Fast-rising fuel costs and a long-awaited uptick in demand are pushing less-than-truckload (LTL) pricing toward record highs, adding to shipper supply chain costs.
Even if fuel costs drop in coming weeks, shippers shouldn’t expect LTL rates to follow.
Both the TD Cowen/AFS LTL Freight Index and the US long-haul LTL producer price index (PPI) last week jumped to record highs, with no sign of decline ahead. Anecdotal reports show daily shipment counts turning north after a long decline in 2024 and 2025.
The LTL PPI rose 1.8% in March from February after climbing 0.8% month over month in February and 1.3% in January. On an annualized basis, the PPI rose 7.2% in March, compared with 5.3% and 5.2% year-over-year gains in February and January, respectively.
The PPI is a measure of all-inclusive “selling prices,” and fuel surcharges certainly contributed to March’s gain. But LTL costs and rates have remained elevated since 2022, with carrier yield management balancing reduced volumes, according to AFS Logistics.

Although the TD Cowen/AFS LTL Freight Index dropped slightly from the fourth quarter to the first quarter, the index rose year over year and is expected to climb to a new four-year high of 68.4% in the second quarter.
“The LTL carriers are in a very unique position — their buckets are being filled from both ends,” said Andy Dyer, CEO of AFS, a third-party freight management company.

**DATA SHOWN**
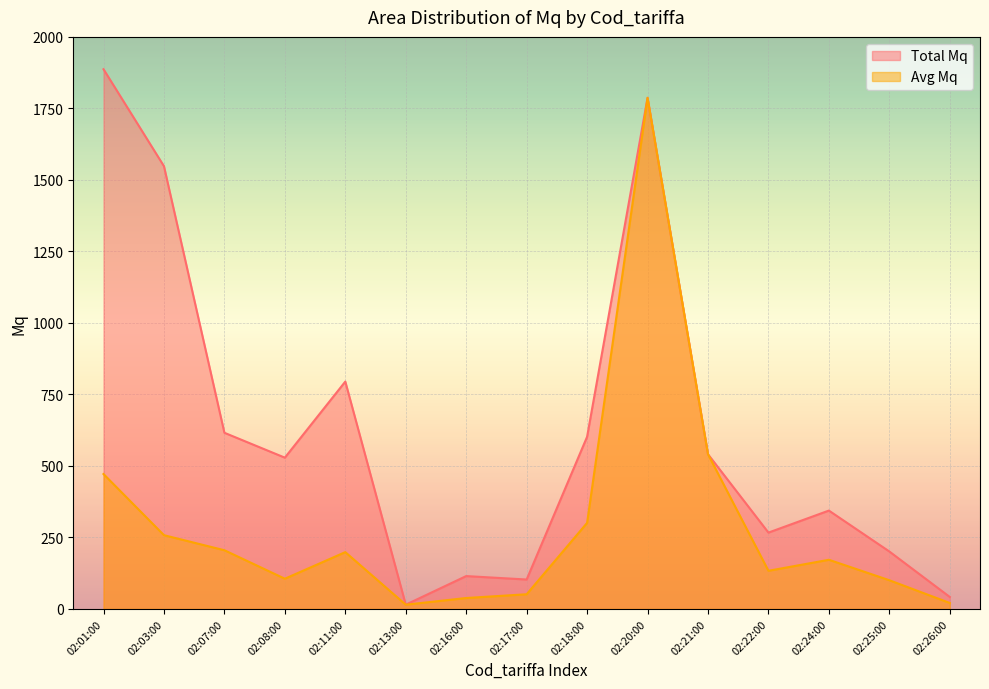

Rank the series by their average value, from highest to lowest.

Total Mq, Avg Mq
* * *
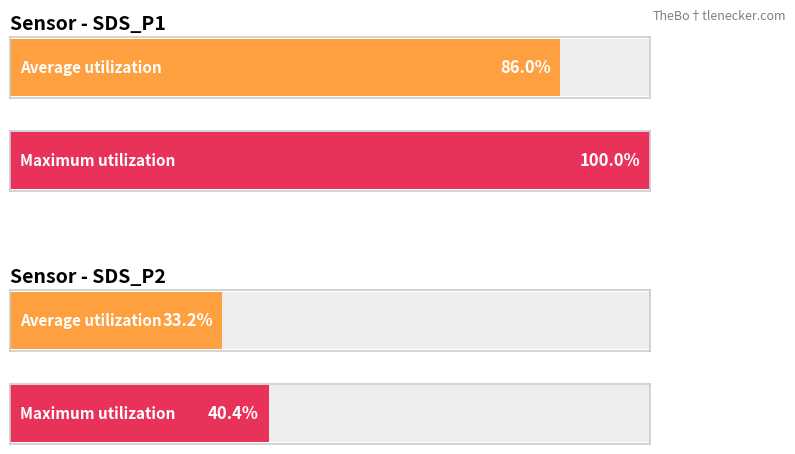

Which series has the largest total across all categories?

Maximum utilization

**YOUR TASKS**
1 > In the LTL pricing article, by how much did the LTL PPI rise in March compared with February?
2 > Transcribe the LTL pricing article from "Fast-rising fuel costs" up to and including "supply chain costs.".
3 > Based on the LTL pricing article, mark each statement yes or no and quote the words that decide it. (a) The TD Cowen/AFS LTL Freight Index rose from the fourth quarter to the first quarter. (b) On an annualized basis, the PPI rose 7.2% in March. (c) Andy Dyer is the CEO of AFS.

**RESULTS FOR EACH TASK**
1 > 1.8%

2 >
Fast-rising fuel costs and a long-awaited uptick in demand are pushing less-than-truckload (LTL) pricing toward record highs, adding to shipper supply chain costs.

3 >
(a) No: "Although the TD Cowen/AFS LTL Freight Index dropped slightly from the fourth quarter to the first quarter"
(b) Yes: "On an annualized basis, the PPI rose 7.2% in March"
(c) Yes: "said Andy Dyer, CEO of AFS"